The committee's executive director, Joel Simon, laments that El Diario seems to be surrendering, saying to the cartels, "Tell us what to print, so our reporters will be safe."

"I think their actions are understandable — I think the big losers are, obviously, the public," Simon said.

Yet Diario's editor, Pedro Torres, sitting in his office in the hushed newsroom, disputes that interpretation of his editorial.

"We're not surrendering to the people who belong to these groups," he says in Spanish. "We're asking for a truce because we don't want them to kill any more of our companeros.

"We said this clearly. There is no authority anymore, except for the de facto authority of the criminals. We live under their law."

The impassioned 1,600-word op-ed was reprinted in dailies throughout Mexico — reflecting the despair that has seized the Mexican media, and society in general.

In a slap at the editorial, a security spokesman for President Felipe Calderon said Monday that no sector of society should negotiate with organized crime.

Mexico's interior minister condemned the shooting, branding it an assault on freedom of expression and promising a federal investigation.
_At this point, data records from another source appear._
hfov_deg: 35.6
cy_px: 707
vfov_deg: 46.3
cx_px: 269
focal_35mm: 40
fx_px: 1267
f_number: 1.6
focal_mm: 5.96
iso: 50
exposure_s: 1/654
But in fact, 90 percent of media-related crimes go unpunished in Mexico, according to a recent CPJ report.

Motive Unclear

On Thursday, suspected cartel hitmen shot 21-year-old Luis Carlos Santiago while he and a photography intern sat in a car in the parking lot of a shopping mall. The other young man survived and reportedly is in good condition.
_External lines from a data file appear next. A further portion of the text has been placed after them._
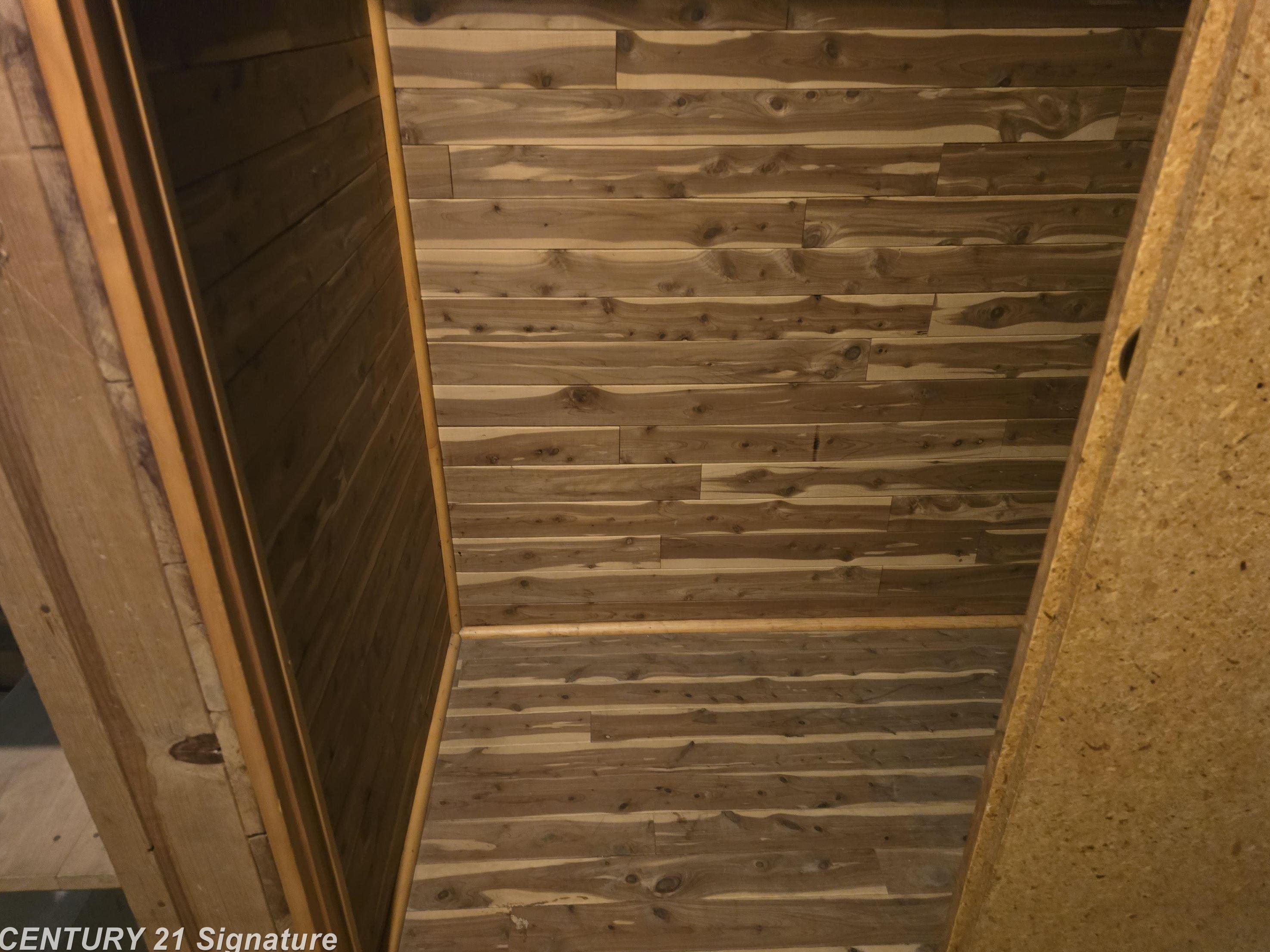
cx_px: 621
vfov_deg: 56.8
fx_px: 881
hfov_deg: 71.6
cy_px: 493
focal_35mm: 24
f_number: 1.7
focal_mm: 6.3
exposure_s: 1/30
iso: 1600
Jose Lucio Soria, a longtime crime photographer at El Diario, stood outside the wake for his young colleague and pledged that the newspaper cannot back off the story.

"We have to work, we have to take pictures," he said. "In fact, there were photographers at the crime scene taking photos of one of their own. But that's our job."

Motives for last week's attack on the photographers are unclear.

As it happens, the vehicle belonged to a well-known state human rights monitor who has himself received death threats; a state government official suggested that the attack on the photographers could have been a case of mistaken identity.

Journalism In Juarez

While investigative reporting in Mexico is unwise, Juarez has had the most robust journalism of any border city under siege. Most cities with high levels of drug violence simply don't cover crime news anymore.

That is why it would be a tragedy if Diario further restricts its reporters, says Lourdes Cardenas, a Mexican journalist and professor in El Paso, Texas.

"If you compare Ciduad de Juarez press with Tamaulipas press or Ciduad de Victoria press, the reporters can't say anything," she says. "They're really, really, really afraid.

"In Juarez, they challenge that fear."

At least up until now, some of the journalists in Juarez have been standing up to the drug cartels.